## WORK REQUEST
Count the lines of the material below that contain the word "then". Reply with only the number.

Records from a data source
= = =
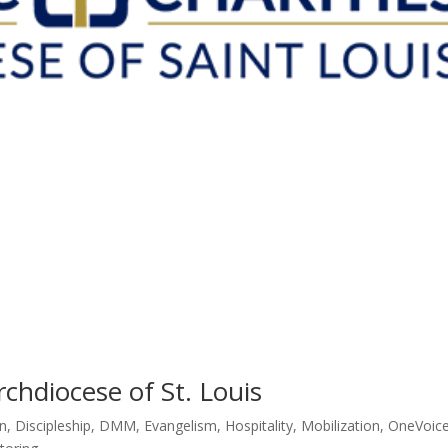
rchdiocese of St. Louis
n
,
Discipleship
,
DMM
,
Evangelism
,
Hospitality
,
Mobilization
,
OneVoic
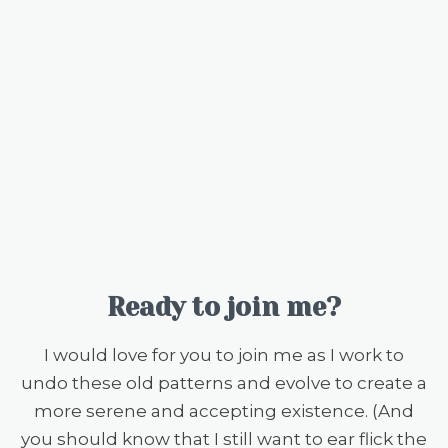
Ready to join me?
I would love for you to join me as I work to
undo these old patterns and evolve to create a
more serene and accepting existence. (And
you should know that I still want to ear flick the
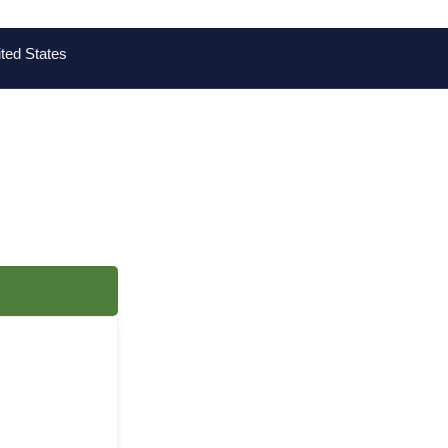
ted States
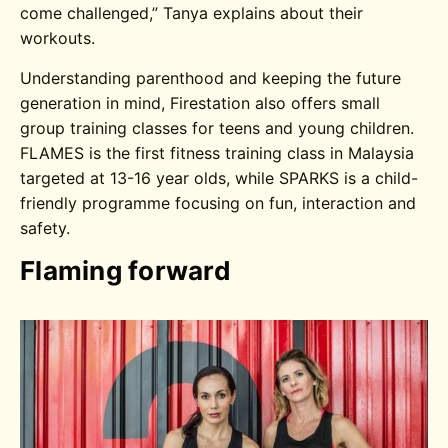
come challenged,” Tanya explains about their
workouts.
Understanding parenthood and keeping the future
generation in mind, Firestation also offers small
group training classes for teens and young children.
FLAMES is the first fitness training class in Malaysia
targeted at 13-16 year olds, while SPARKS is a child-
friendly programme focusing on fun, interaction and
safety.
Flaming forward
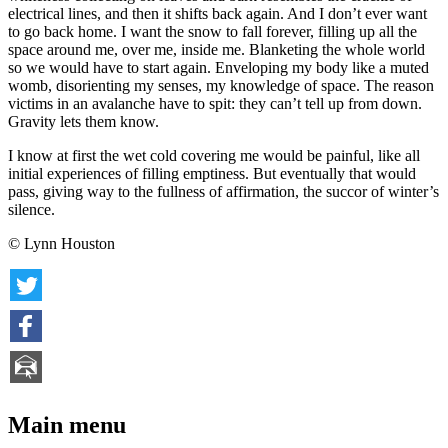
electrical lines, and then it shifts back again. And I don’t ever want
to go back home. I want the snow to fall forever, filling up all the
space around me, over me, inside me. Blanketing the whole world
so we would have to start again. Enveloping my body like a muted
womb, disorienting my senses, my knowledge of space. The reason
victims in an avalanche have to spit: they can’t tell up from down.
Gravity lets them know.
I know at first the wet cold covering me would be painful, like all
initial experiences of filling emptiness. But eventually that would
pass, giving way to the fullness of affirmation, the succor of winter’s
silence.
© Lynn Houston
Main menu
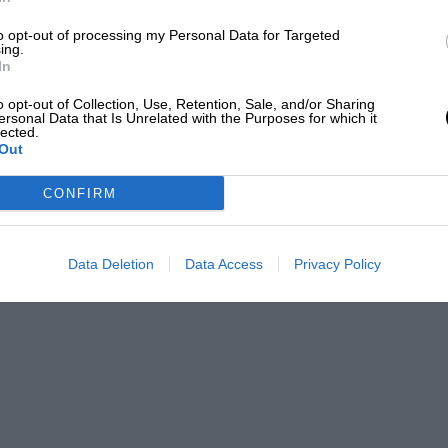
to opt-out of processing my Personal Data for Targeted
ing.
In
Grand Prix Photo
o opt-out of Collection, Use, Retention, Sale, and/or Sharing
ersonal Data that Is Unrelated with the Purposes for which it
lected.
Out
CONFIRM
car was delivered to Mansell, leaving the car
nsell Collection sale who sent the price well
25m-£2.5m).
Data Deletion
Data Access
Privacy Policy
1 victories that year, beginning in Magny Cours
e, then Hockenheim and Monza.
es as he fought side-by-side with Senna at the
ll.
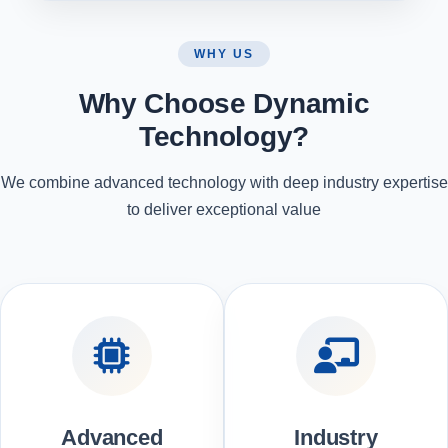
WHY US
Why Choose Dynamic
Technology?
We combine advanced technology with deep industry expertise
to deliver exceptional value
Advanced
Industry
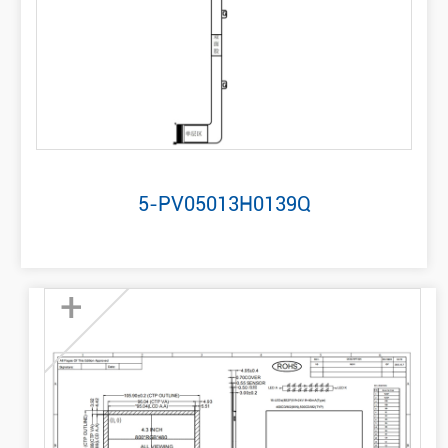
5-PV05013H0139Q
+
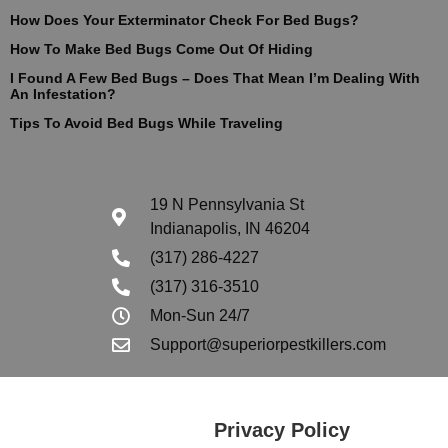
How Does Your Exterminator Check For Bed Bugs?
How To Make Bed Bugs Come Out Of Hiding
I Found A Few Bed Bugs – Does That Mean I’m Dealing With
An Infestation?
Tips To Avoid Bed Bugs While Traveling
19 N Pennsylvania St
Indianapolis, IN 46204
(317) 286-4227
(317) 316-3510
Mon-Sun 24/7
Support@superiorpestkillers.com
Privacy Policy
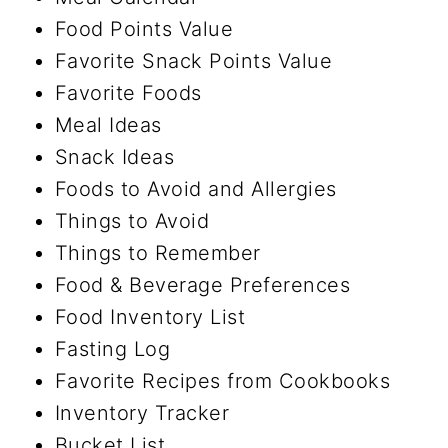
Food Points Value
Favorite Snack Points Value
Favorite Foods
Meal Ideas
Snack Ideas
Foods to Avoid and Allergies
Things to Avoid
Things to Remember
Food & Beverage Preferences
Food Inventory List
Fasting Log
Favorite Recipes from Cookbooks
Inventory Tracker
Bucket List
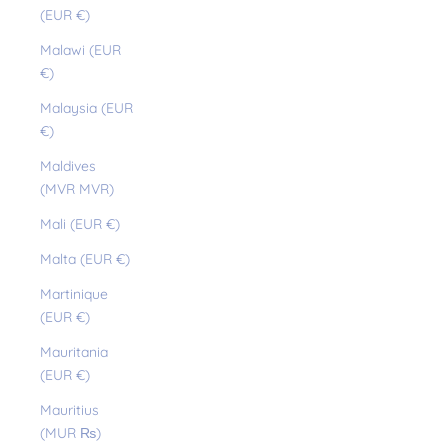
(EUR €)
Malawi (EUR
€)
Malaysia (EUR
€)
Maldives
(MVR MVR)
Mali (EUR €)
Malta (EUR €)
Martinique
(EUR €)
Mauritania
(EUR €)
Mauritius
(MUR ₨)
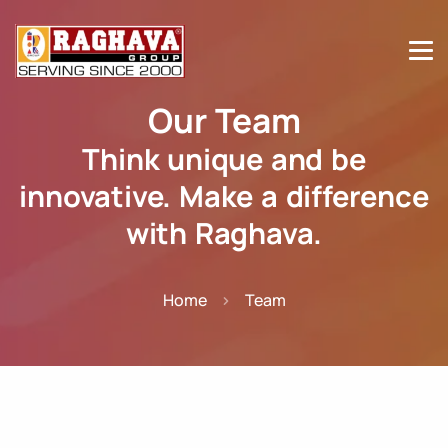
Our Team
Think unique and be
innovative. Make a difference
with Raghava.
Home
Team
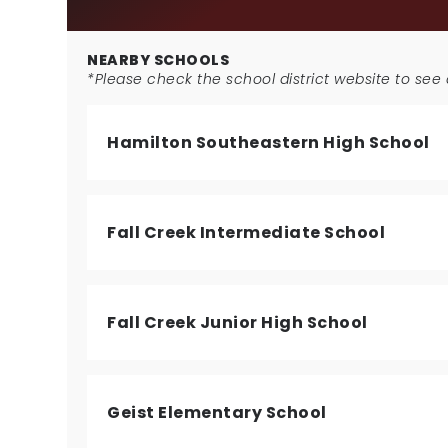
NEARBY SCHOOLS
*Please check the school district website to see a
Hamilton Southeastern High School
Fall Creek Intermediate School
Fall Creek Junior High School
Geist Elementary School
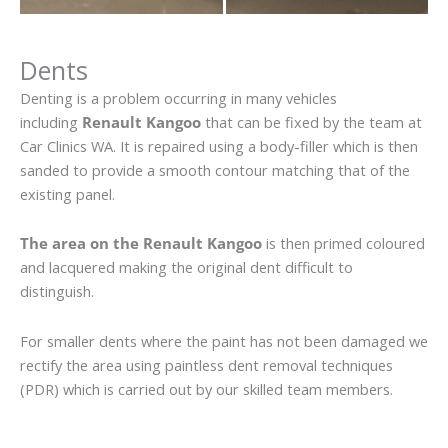
Dents
Denting is a problem occurring in many vehicles
including
Renault Kangoo
that can be fixed by the team at
Car Clinics WA. It is repaired using a body-filler which is then
sanded to provide a smooth contour matching that of the
existing panel.
The area on the Renault Kangoo
is then primed coloured
and lacquered making the original dent difficult to
distinguish.
For smaller dents where the paint has not been damaged we
rectify the area using paintless dent removal techniques
(PDR) which is carried out by our skilled team members.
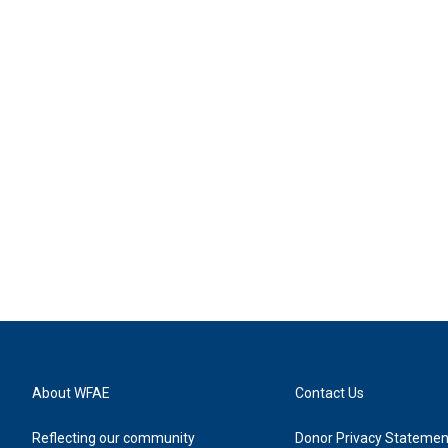
About WFAE
Contact Us
Reflecting our community
Donor Privacy Statemen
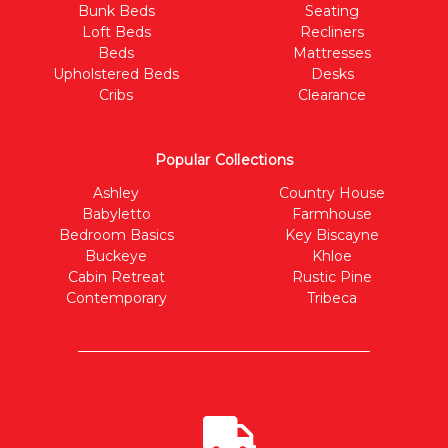
Bunk Beds
Seating
Loft Beds
Recliners
Beds
Mattresses
Upholstered Beds
Desks
Cribs
Clearance
Popular Collections
Ashley
Country House
Babyletto
Farmhouse
Bedroom Basics
Key Biscayne
Buckeye
Khloe
Cabin Retreat
Rustic Pine
Contemporary
Tribeca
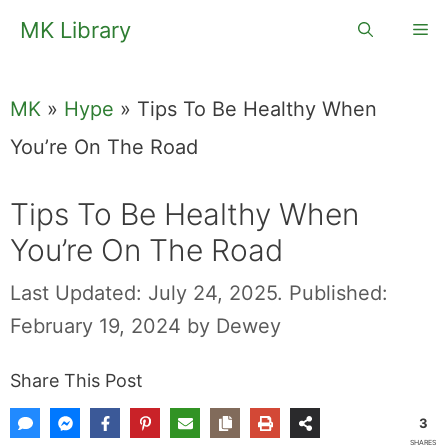
Skip
MK Library
Me
to
content
MK
»
Hype
»
Tips To Be Healthy When
You’re On The Road
Tips To Be Healthy When
You’re On The Road
Last Updated: July 24, 2025.
Published:
February 19, 2024
by
Dewey
Share This Post
3
SHARES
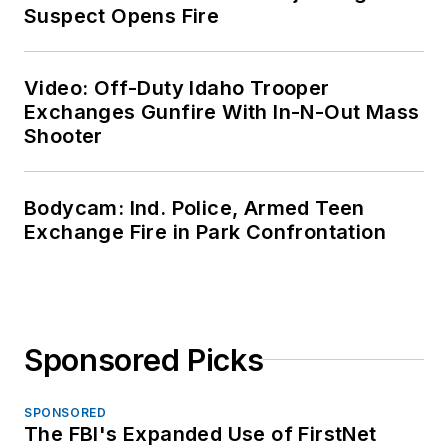
Suspect Opens Fire
Video: Off-Duty Idaho Trooper
Exchanges Gunfire With In-N-Out Mass
Shooter
Bodycam: Ind. Police, Armed Teen
Exchange Fire in Park Confrontation
Sponsored Picks
SPONSORED
The FBI's Expanded Use of FirstNet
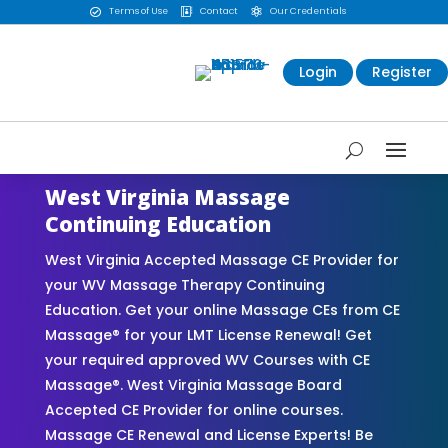
Terms of Use
Contact
Our Credentials



Login
Register
West Virginia Massage
Continuing Education
West Virginia Accepted Massage CE Provider for
your WV Massage Therapy Continuing
Education. Get your online Massage CEs from CE
Massage® for your LMT License Renewal! Get
your required approved WV Courses with CE
Massage®. West Virginia Massage Board
Accepted CE Provider for online courses.
Massage CE Renewal and License Experts! Be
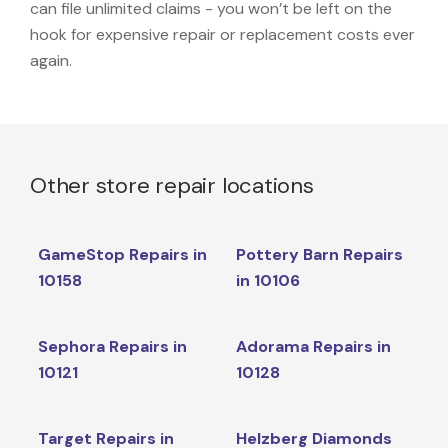
can file unlimited claims - you won’t be left on the
hook for expensive repair or replacement costs ever
again.
Other store repair locations
GameStop Repairs in
Pottery Barn Repairs
10158
in 10106
Sephora Repairs in
Adorama Repairs in
10121
10128
Target Repairs in
Helzberg Diamonds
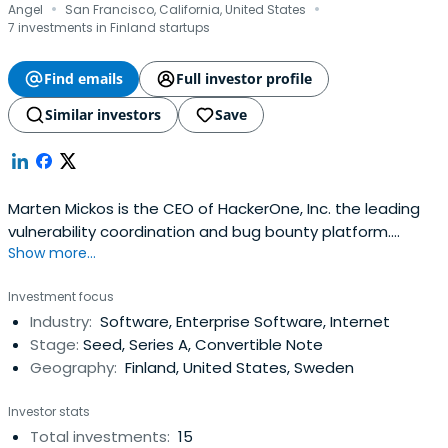
·
·
Angel
San Francisco, California, United States
7 investments in Finland startups
Find emails
Full investor profile
Similar investors
Save
Marten Mickos is the CEO of HackerOne, Inc. the leading
vulnerability coordination and bug bounty platform.
Show more...
Previously Marten was the CEO of Eucalyptus Systems,
acquired by Hewlett-Packard where he served as head of
Investment focus
the cloud business. As the CEO of MySQL AB from 2001 to
Industry:
Software, Enterprise Software, Internet
2008, Marten grew that company from a garage start-up
Stage:
Seed, Series A, Convertible Note
to the second largestopen source company in the world.
Geography:
Finland, United States, Sweden
Marten holds a M.Sc. in technical physics from Helsinki
University of Technology in his native Finland.
Investor stats
Total investments:
15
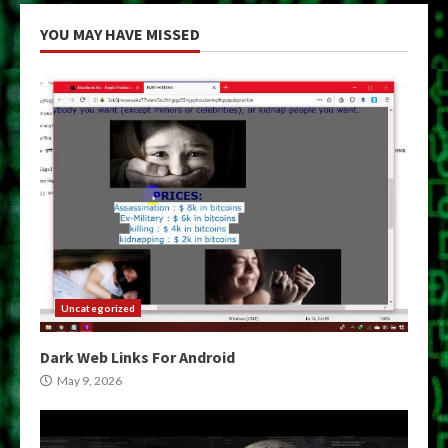
YOU MAY HAVE MISSED
Uncategorized
Dark Web Links For Android
May 9, 2026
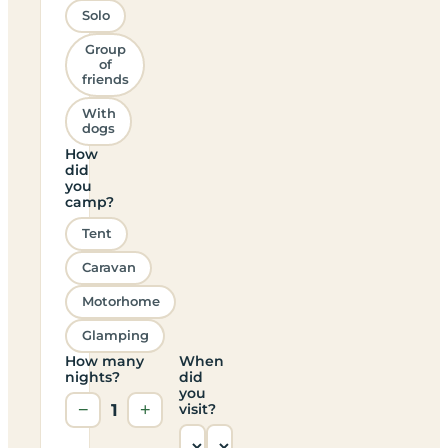
Solo
Group
of
friends
With
dogs
How
did
you
camp?
Tent
Caravan
Motorhome
Glamping
How many
When
nights?
did
you
−
1
+
visit?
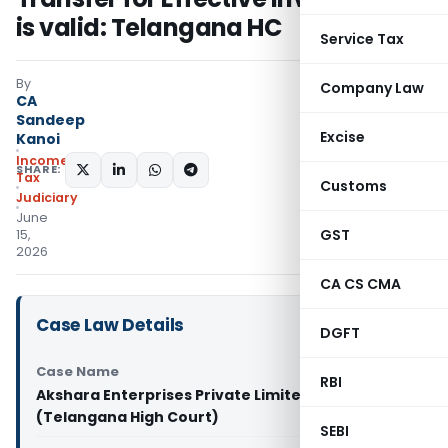
is valid: Telangana HC
Service Tax
By
Company Law
CA
Sandeep
Excise
Kanoi
Income
SHARE:
Tax
Customs
Judiciary
June
GST
15,
2026
CA CS CMA
Case Law Details
DGFT
Case Name
RBI
Akshara Enterprises Private Limited Vs PCIT
(Telangana High Court)
SEBI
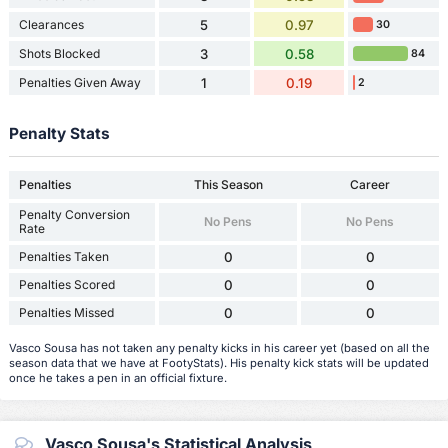
Clearances
5
0.97
30
Shots Blocked
3
0.58
84
Penalties Given Away
1
0.19
2
Penalty Stats
Penalties
This Season
Career
Penalty Conversion
No Pens
No Pens
Rate
Penalties Taken
0
0
Penalties Scored
0
0
Penalties Missed
0
0
Vasco Sousa has not taken any penalty kicks in his career yet (based on all the
season data that we have at FootyStats). His penalty kick stats will be updated
once he takes a pen in an official fixture.
Vasco Sousa's Statistical Analysis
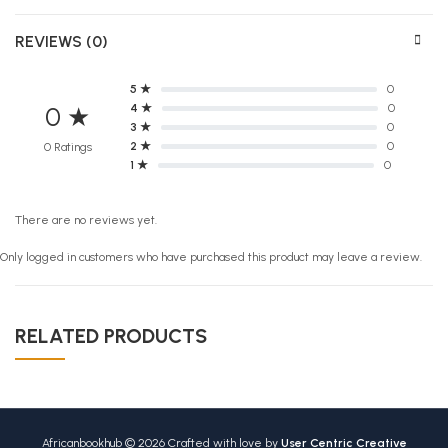
REVIEWS (0)
5 ★
0
4 ★
0
0 ★
3 ★
0
2 ★
0
0 Ratings
1 ★
0
There are no reviews yet.
Only logged in customers who have purchased this product may leave a review.
RELATED PRODUCTS
Africanbookhub © 2026 Crafted with love by
User Centric Creative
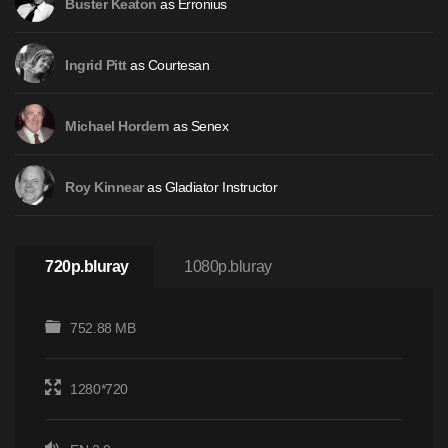
as Erronius
Buster Keaton
as Courtesan
Ingrid Pitt
as Senex
Michael Hordern
as Gladiator Instructor
Roy Kinnear
720p.bluray
1080p.bluray
752.88 MB
1280*720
= = =
## RESULT
4